Earlier in the summer I read about the St. Louis Bread (aka Panera) location in St. Louis that had become a non-profit cafe. It took me a while to find the location of this store. This morning I found it: 10 South Central Avenue Clayton, MO 63105. It is open daily from 7am until 4pm. As soon as corporate buys the store an awning, the manager assures me it will be easier to find.
Here is how it works. There are suggested prices (about 60% of usual Panera prices), but people pay what they want or donate volunteer time. As the cafe is tax-exempt, there is no tax on items. Signs encourage people to pay more or less than the suggested price, depending on their means. The proceeds support the cafe, which aims to be self-sufficient. Well, the signs say the cafe aims to be self-sufficient. Newspaper articles note the cafe aims to cover its food costs, but that the national chain will cover rent and salaries. Additionally, proceeds from the cafe support its volunteer work. The manager told me that the cafe is currently covering 85-90% of its food costs (fresh deli meat, cheeses, other non-baked goods).
It is a smaller Panera location, like 1/2 the size of the average cafe. It is oddly quiet, even though I know that multiple nearby churches just let out. Aah, the manager is explaining that the store will get busy soon. Oh, and now that it is a little after noon on Sunday, it is plenty busy. Clientele seems to include people from all walks off life. I have to say it is refreshing to be at Panera where not everyone is middle class and Caucasian. Then again, there are other people typing away on their laptops.
Piles of baked goods abound, as the cafe receives 8-24 hour old goods from nearby Paneras. Bags of bread and cookies are available at the door and back by the bakery. People take the bagged items and leave donations as they see fit. There is no need to interact with an employee, which works well for nearby business customers in a hurry and people in need. In the bakery there are piles of cookies, rather than the usual 6-12 per platter at a regular Panera. All items have suggested prices of $1.50.

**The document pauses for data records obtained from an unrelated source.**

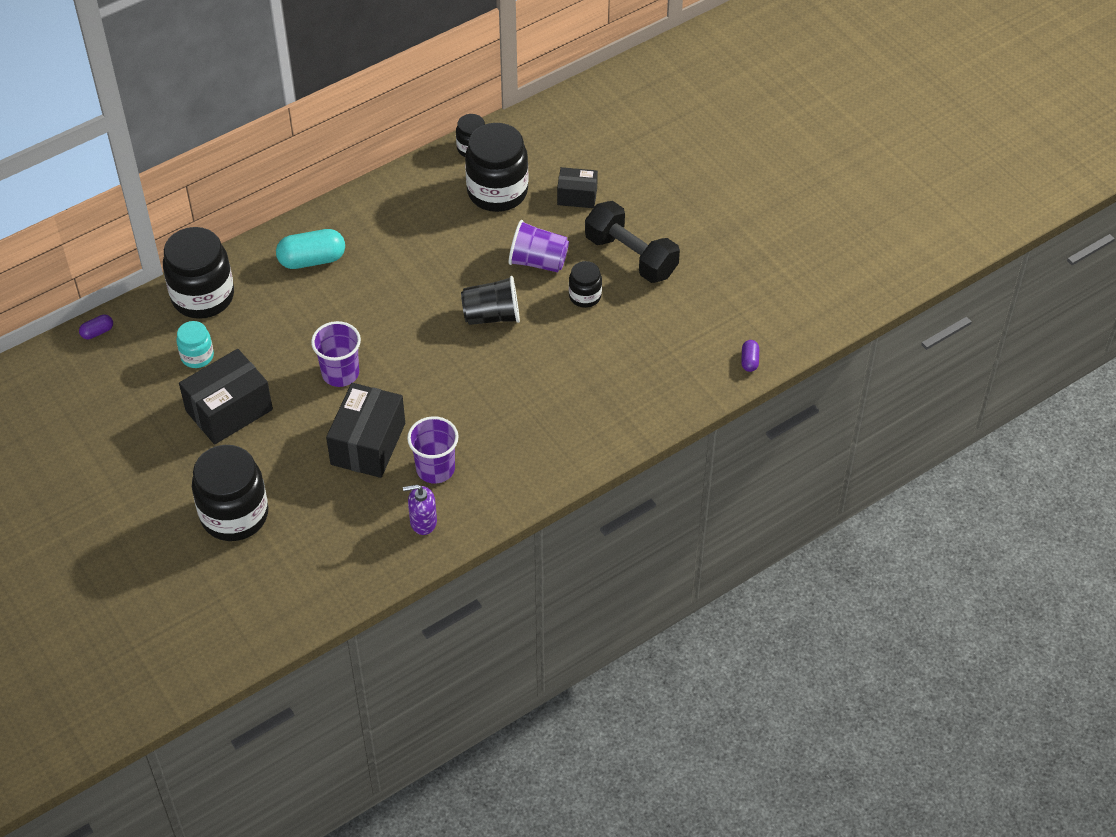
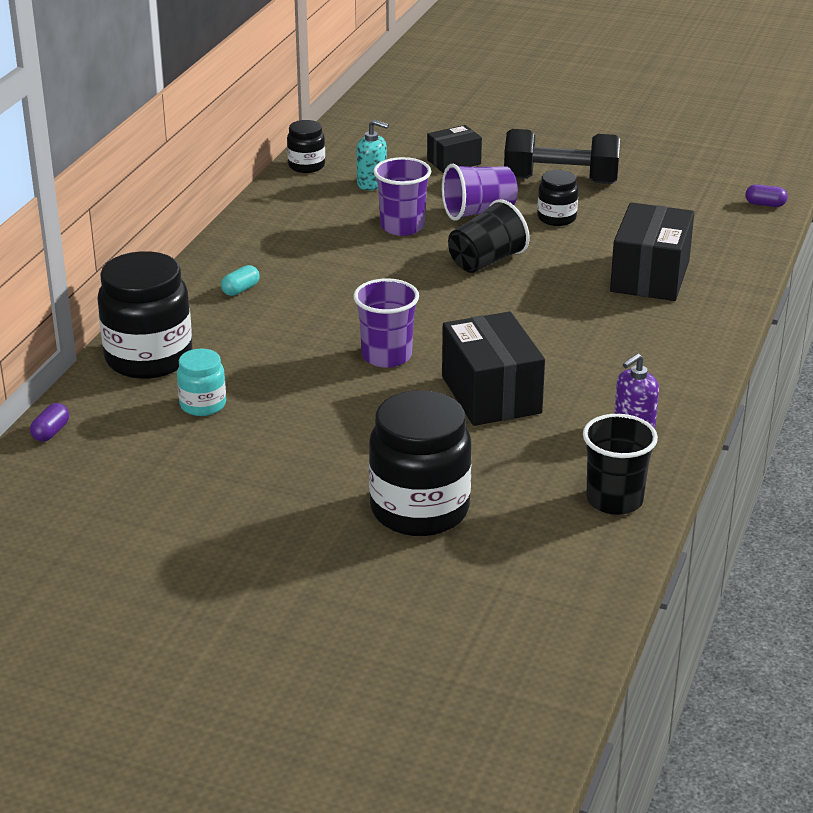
camera: 35 degrees left, 20 degrees down
black box [179,349,273,444] -> black box moved to [610,202,694,301]
turquoise capsule [276,229,345,269] -> turquoise capsule [221,265,260,296], size x0.50
purple cup [407,416,459,484] -> purple cup moved to [373,157,431,236]
black jar [465,123,529,212] -> turquoise soap dispenser [356,120,389,190]
purple capsule [741,340,759,372] -> purple capsule turned 45 degrees counterclockwise [746,184,788,207]
none -> black cup [583,414,658,515]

The manager asks the middle-aged Caucasian gentleman (SES completely elusive to me) sitting next to man how his lunch was. The customer responds that he would really like another cookie. The manager grabs one from the bakery and hands it to him.

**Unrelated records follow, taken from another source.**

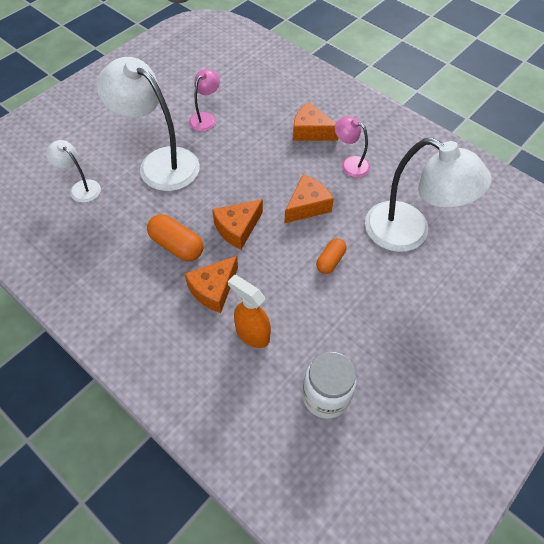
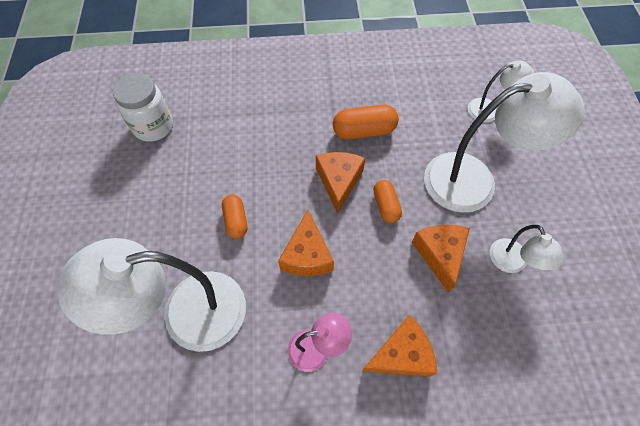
camera: 135 degrees right, 5 degrees up
orange cheese [185,256,238,313] -> orange cheese moved to [411,224,470,293]
pink lamp [189,69,220,132] -> white lamp [490,225,564,273]
orange spray bottle [228,275,271,348] -> none
none -> orange capsule [373,180,402,223]

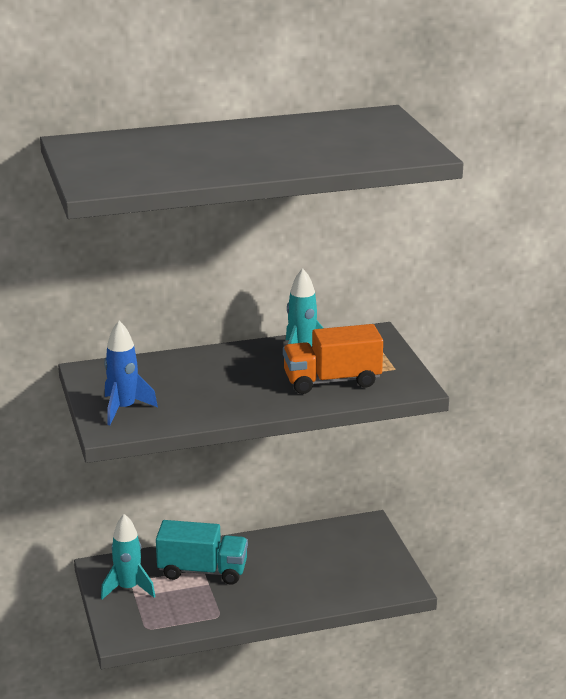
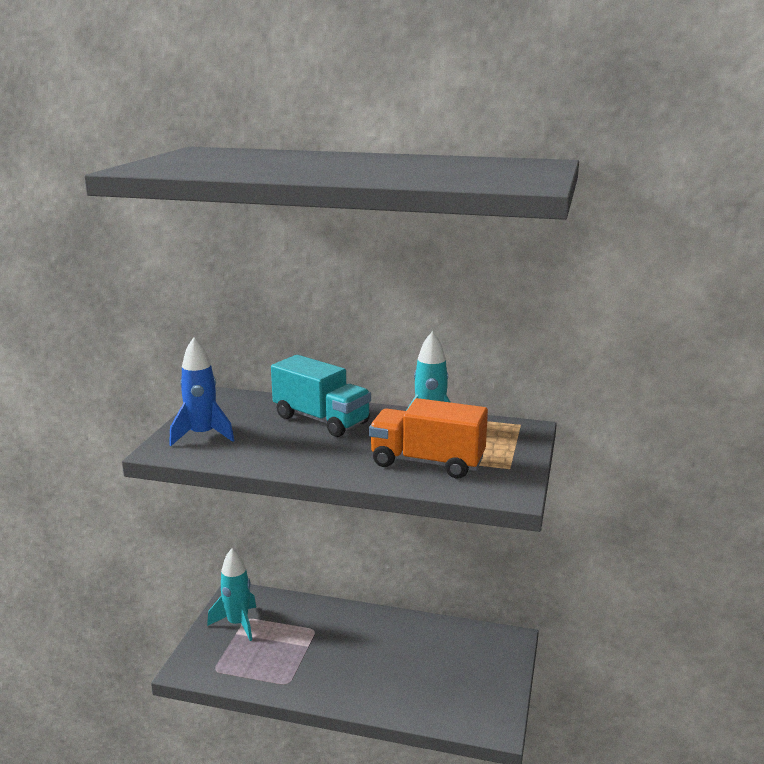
camera: 30 degrees right, 5 degrees down
turquoise truck [156,520,248,585] -> turquoise truck moved to [271,355,371,437]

I have to appreciate the selling/eating, rather than trashing of day old baked-goods. Then again, a customer asked for a souffle and was told they had been thrown out because they go bad after a few hours. I suppose eggs, even cooked ones, have a limited safety period at room temperature.
My roast beef sandwich tastes just like one from any other Panera; I’m not sure if that is a good or bad thing. Today, it’s a good thing because it’s exactly what I wanted! No one asked me what I wanted for a side, but maybe I just looked like I wanted potato chips. I think I’ll donate them back and ‘buy’ a cookie.

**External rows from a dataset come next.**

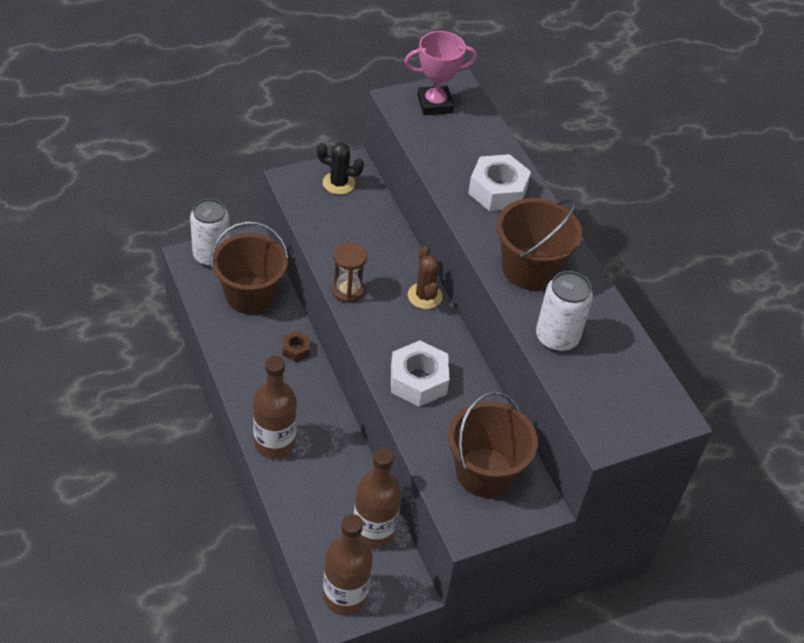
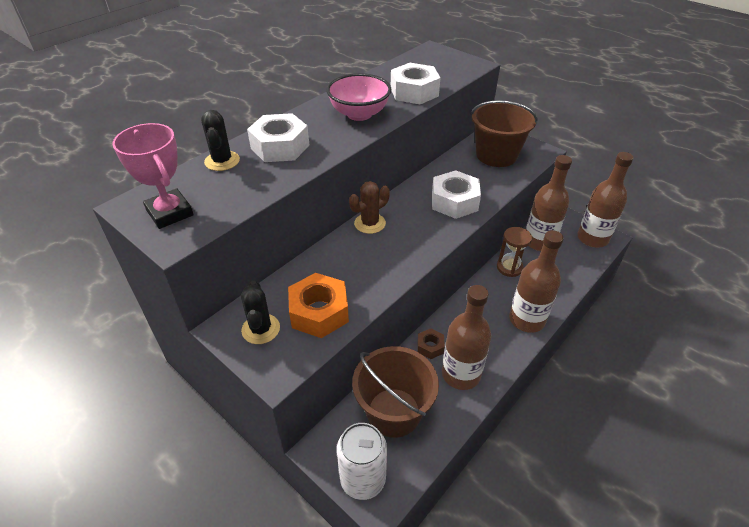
camera: 110 degrees left, 5 degrees down
brown hourglass [332,242,367,303] -> brown hourglass moved to [497,227,532,277]
brown bucket [496,198,582,290] -> pink bowl [327,73,391,121]
white can [536,271,593,352] -> white nut [391,63,440,104]
none -> black cactus [201,110,240,171]
none -> orange nut [288,273,349,338]
none -> brown bottle [442,285,491,390]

It is unclear to me how many people in need of food are benefiting from this store, but there were 31 volunteer hours donated last week (a free meal comes with an obligation of an hour of volunteer work). In addition to paid employees, a variety of pools of volunteers assist the store. In the back there are employees from other Panera locations who donate their time, in front there are people trading time for meals, differently-abled people, and people who just want to volunteer.
The friendly manager enthusiastically explains how the store works to each customer. After I pestered with a few questions, he handed me a couple brochures.